ACTION ITEM: Please output exactly the lines from the one that holds "(340, 239) = (274, 291): grey" through the final line of the data, and nothing else; leave out any pictures.

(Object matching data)
══════════════════════════════
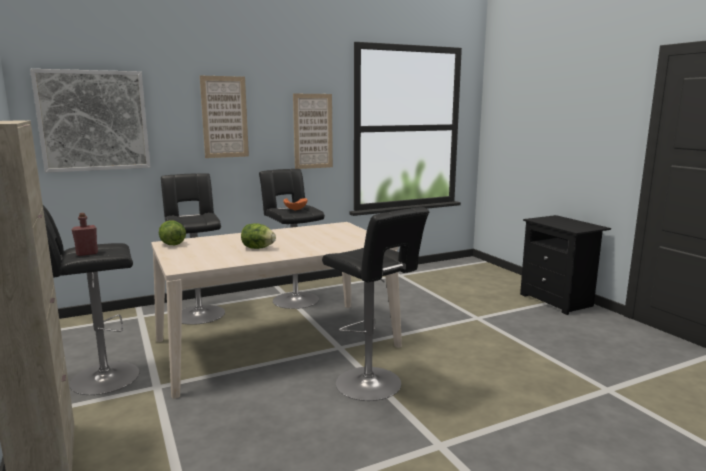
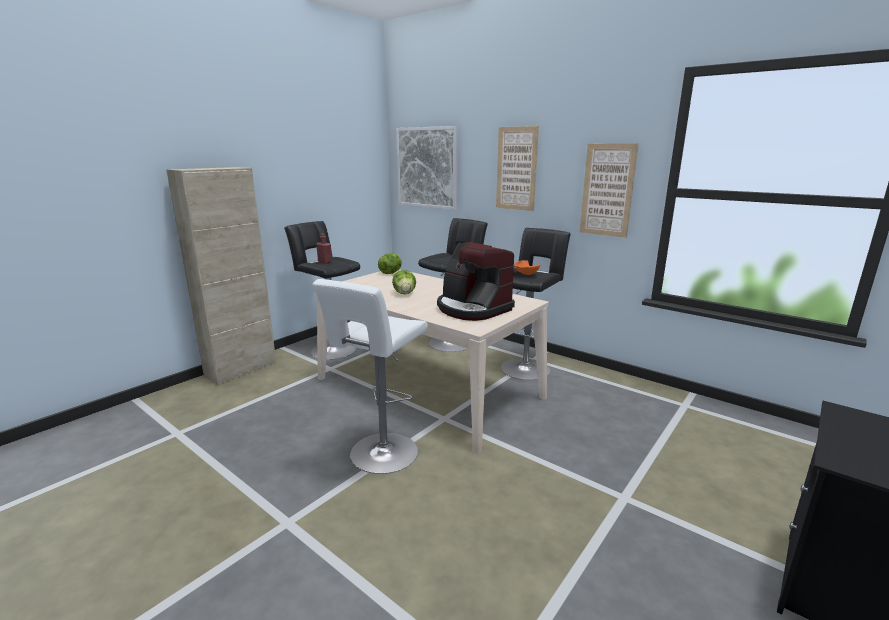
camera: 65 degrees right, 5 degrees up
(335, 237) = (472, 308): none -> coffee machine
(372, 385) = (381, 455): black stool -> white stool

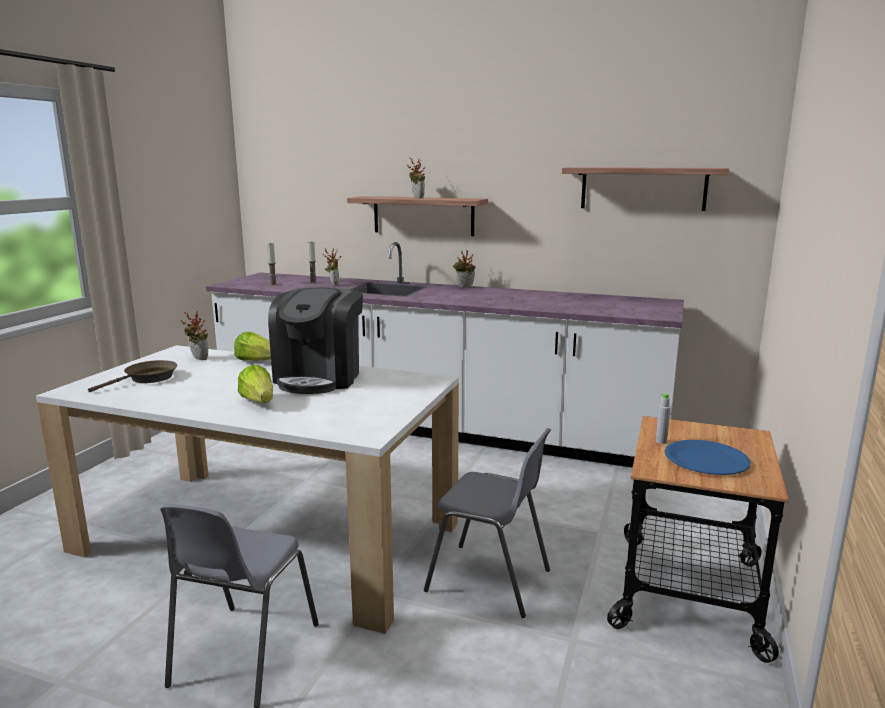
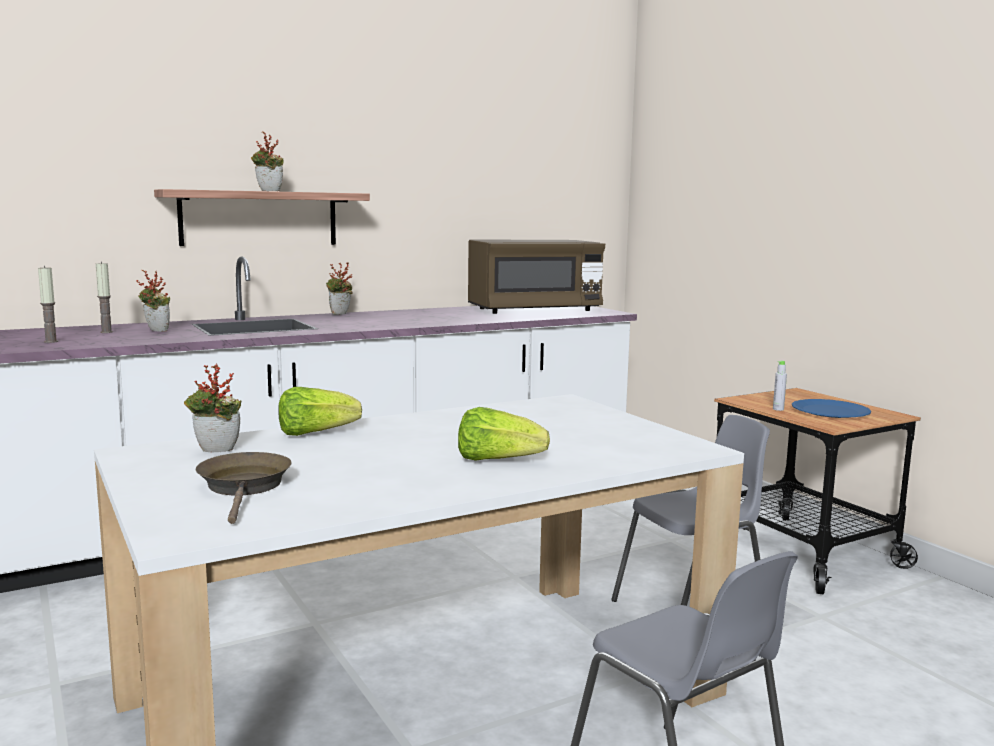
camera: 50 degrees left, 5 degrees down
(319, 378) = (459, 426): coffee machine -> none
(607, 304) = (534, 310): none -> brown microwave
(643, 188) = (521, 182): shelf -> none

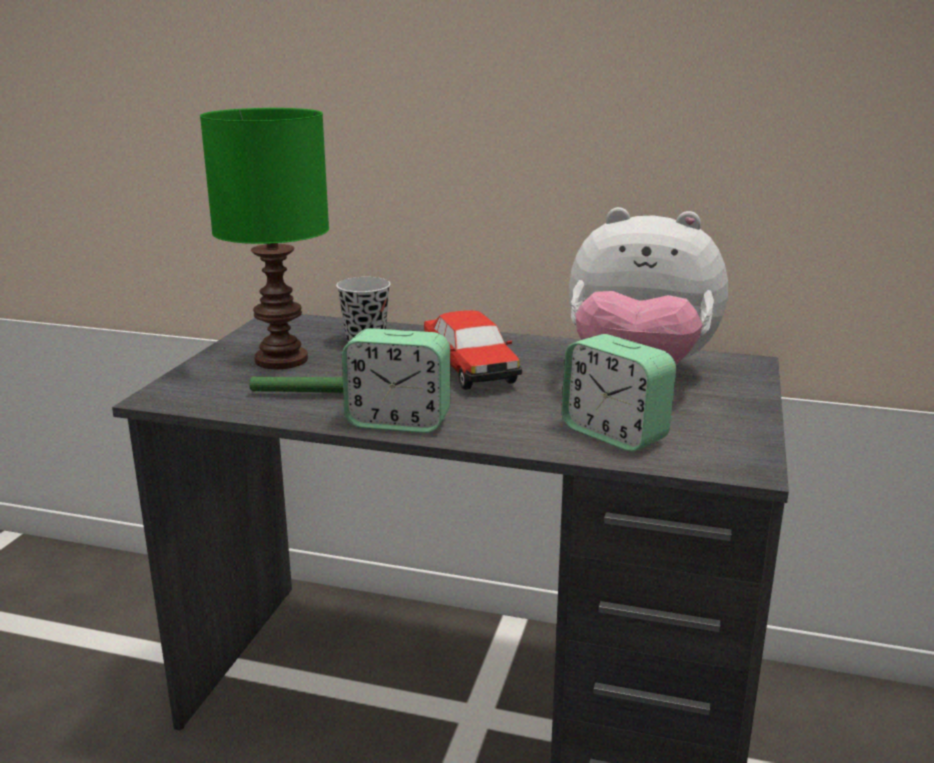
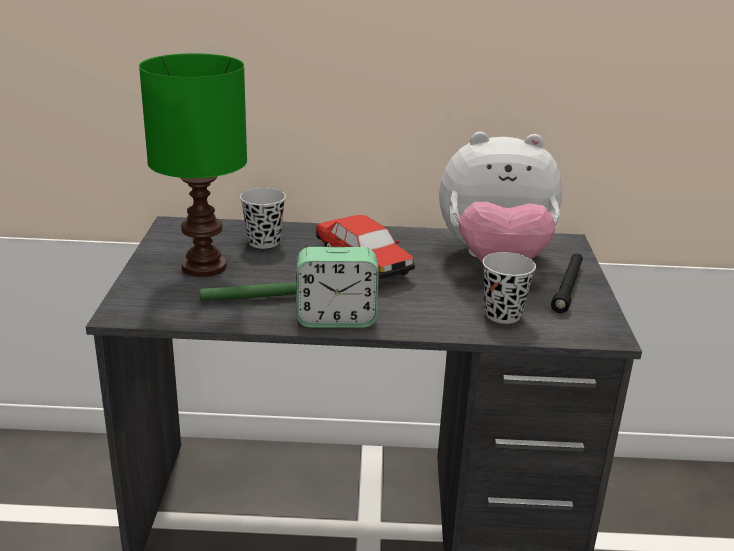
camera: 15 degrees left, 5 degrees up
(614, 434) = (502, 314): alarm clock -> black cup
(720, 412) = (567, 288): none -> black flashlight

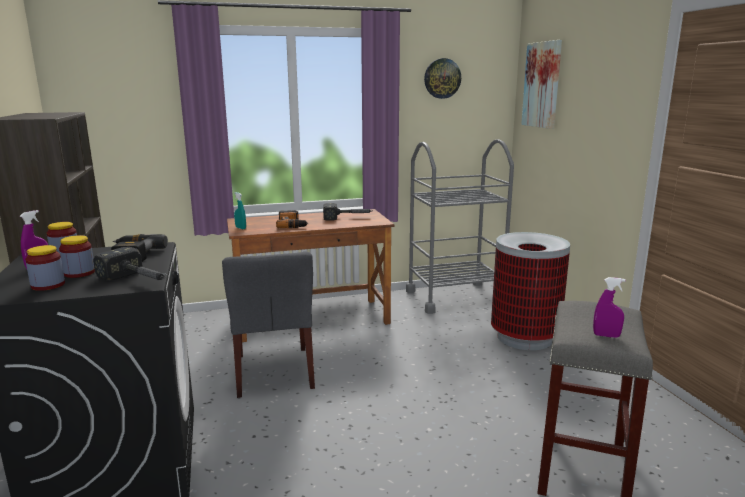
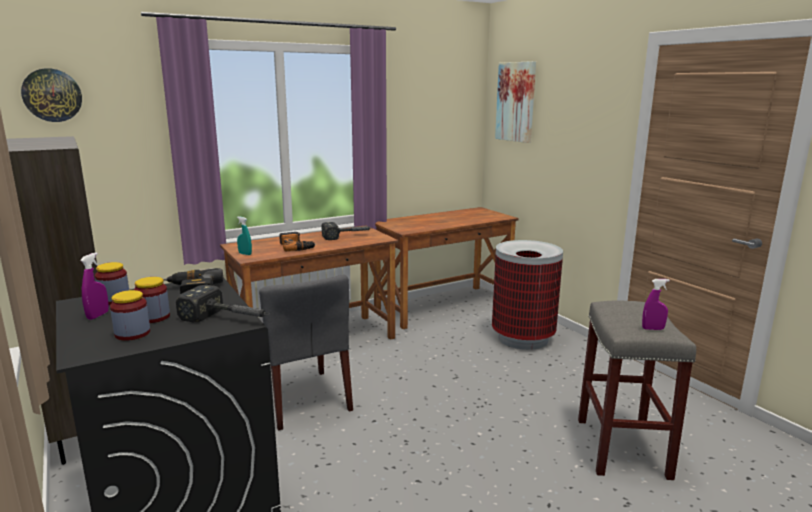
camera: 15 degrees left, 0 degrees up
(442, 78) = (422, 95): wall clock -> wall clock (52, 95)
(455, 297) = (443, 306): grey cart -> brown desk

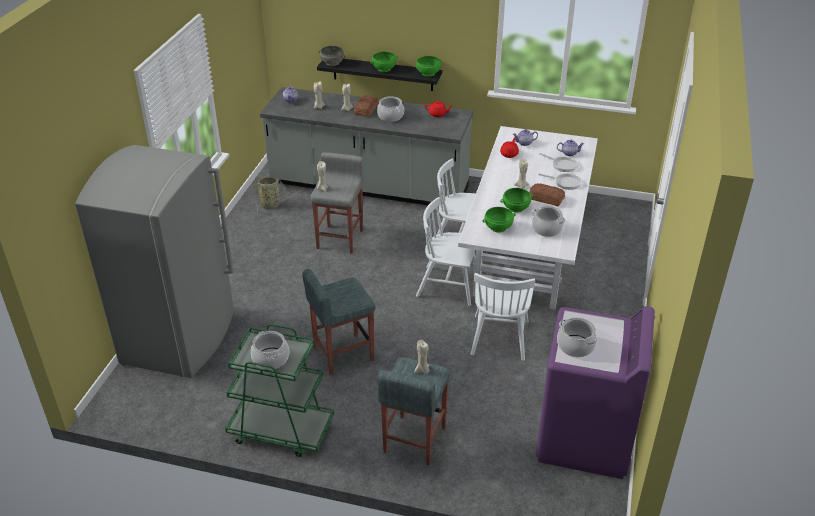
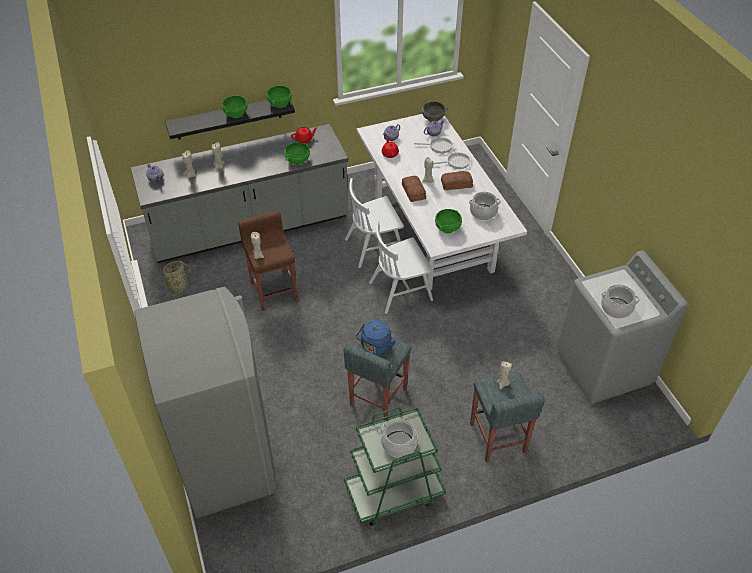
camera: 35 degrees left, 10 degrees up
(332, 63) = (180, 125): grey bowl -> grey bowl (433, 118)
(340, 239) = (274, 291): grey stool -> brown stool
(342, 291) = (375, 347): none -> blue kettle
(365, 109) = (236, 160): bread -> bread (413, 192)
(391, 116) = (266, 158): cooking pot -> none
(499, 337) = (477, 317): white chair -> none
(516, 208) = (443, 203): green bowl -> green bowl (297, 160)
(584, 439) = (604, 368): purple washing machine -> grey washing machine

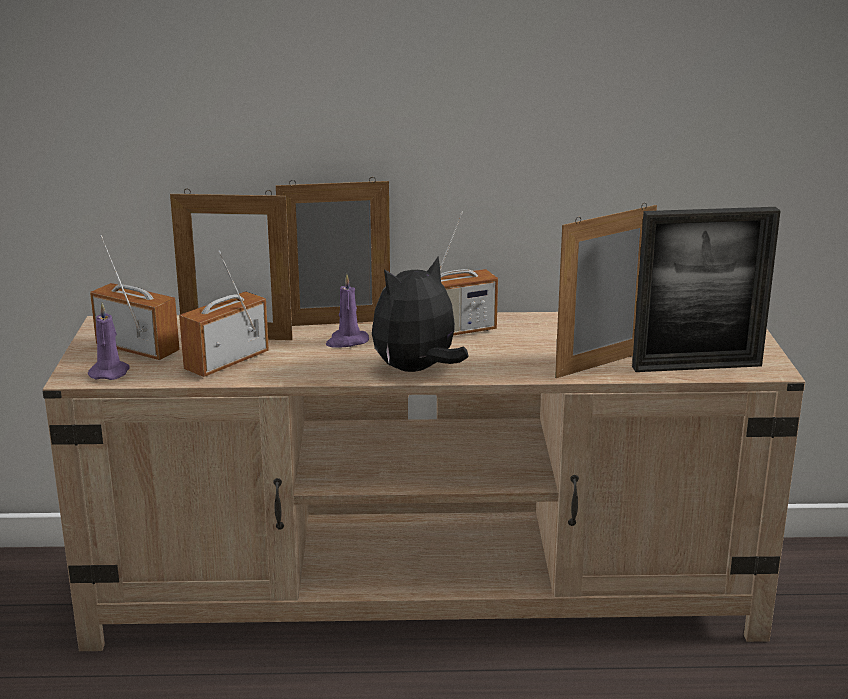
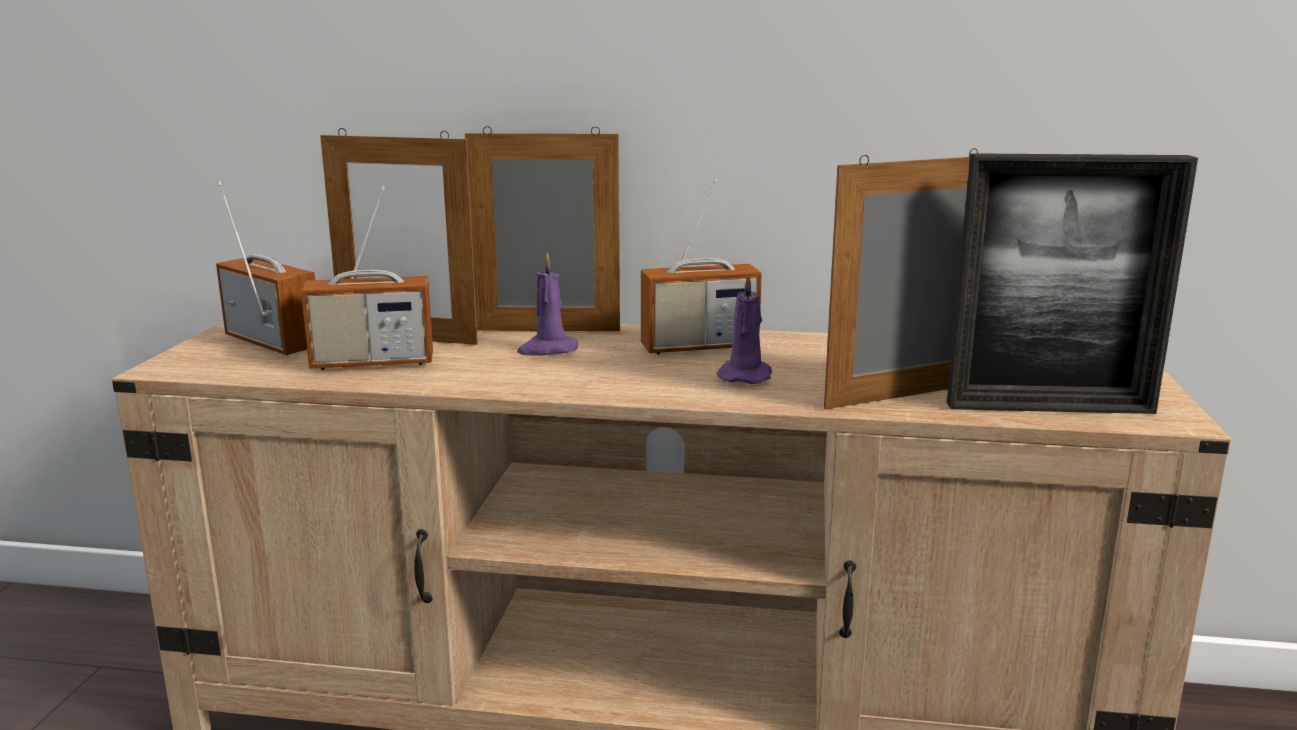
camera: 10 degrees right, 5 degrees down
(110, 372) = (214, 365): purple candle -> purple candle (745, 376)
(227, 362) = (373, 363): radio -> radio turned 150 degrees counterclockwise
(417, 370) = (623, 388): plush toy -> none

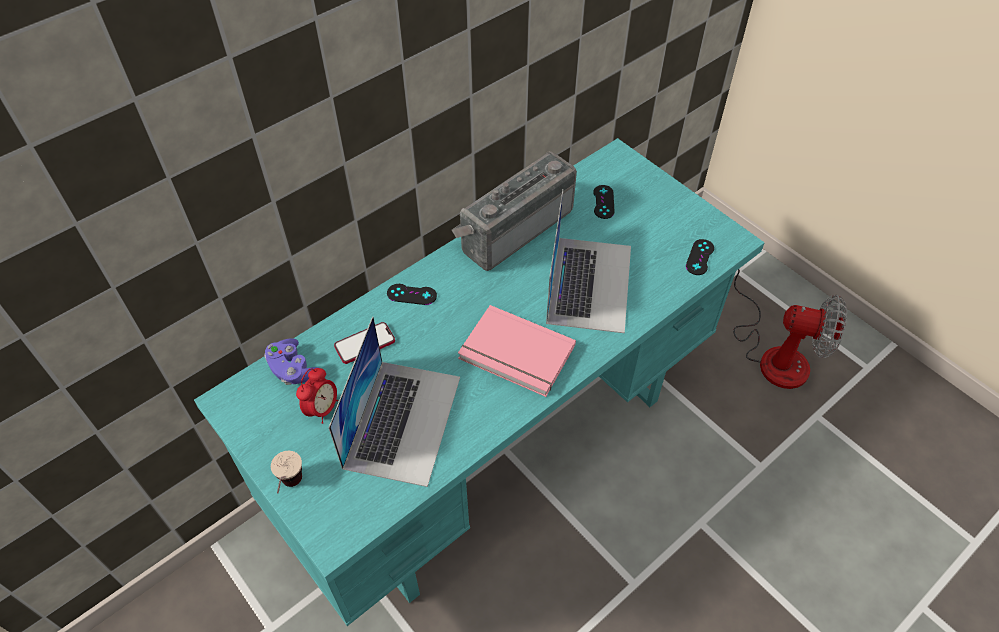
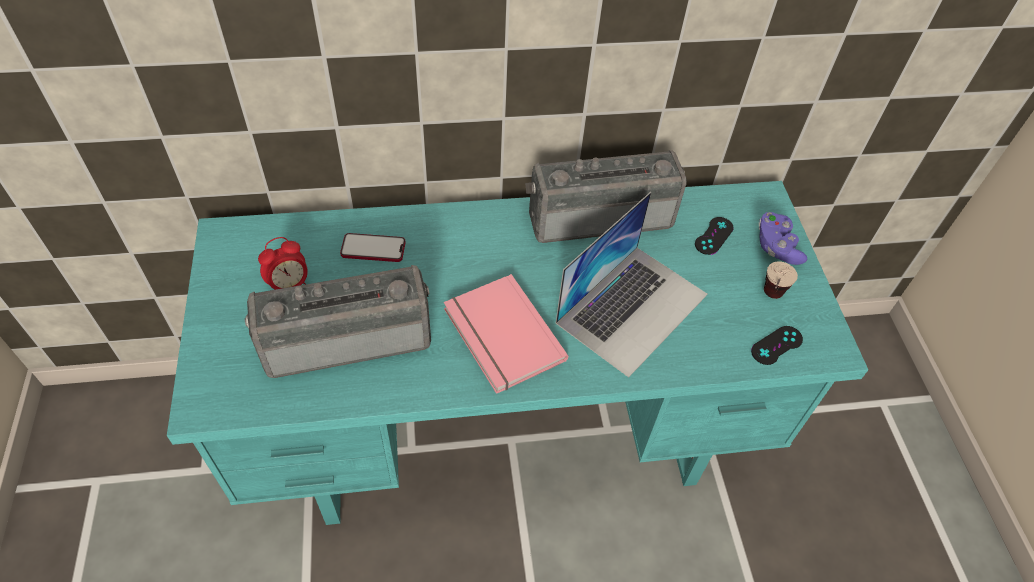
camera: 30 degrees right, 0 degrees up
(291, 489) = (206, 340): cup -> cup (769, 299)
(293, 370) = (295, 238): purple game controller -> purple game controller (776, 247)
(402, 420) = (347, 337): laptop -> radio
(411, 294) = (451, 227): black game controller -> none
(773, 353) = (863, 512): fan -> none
══════════════════════════════
TASK OUTPUT:
(340, 239) = (274, 291): grey stool -> brown stool
(342, 291) = (375, 347): none -> blue kettle
(365, 109) = (236, 160): bread -> bread (413, 192)
(391, 116) = (266, 158): cooking pot -> none
(499, 337) = (477, 317): white chair -> none
(516, 208) = (443, 203): green bowl -> green bowl (297, 160)
(584, 439) = (604, 368): purple washing machine -> grey washing machine

camera: 10 degrees right, 5 degrees down
(110, 372) = (214, 365): purple candle -> purple candle (745, 376)
(227, 362) = (373, 363): radio -> radio turned 150 degrees counterclockwise
(417, 370) = (623, 388): plush toy -> none

camera: 30 degrees right, 0 degrees up
(291, 489) = (206, 340): cup -> cup (769, 299)
(293, 370) = (295, 238): purple game controller -> purple game controller (776, 247)
(402, 420) = (347, 337): laptop -> radio
(411, 294) = (451, 227): black game controller -> none
(773, 353) = (863, 512): fan -> none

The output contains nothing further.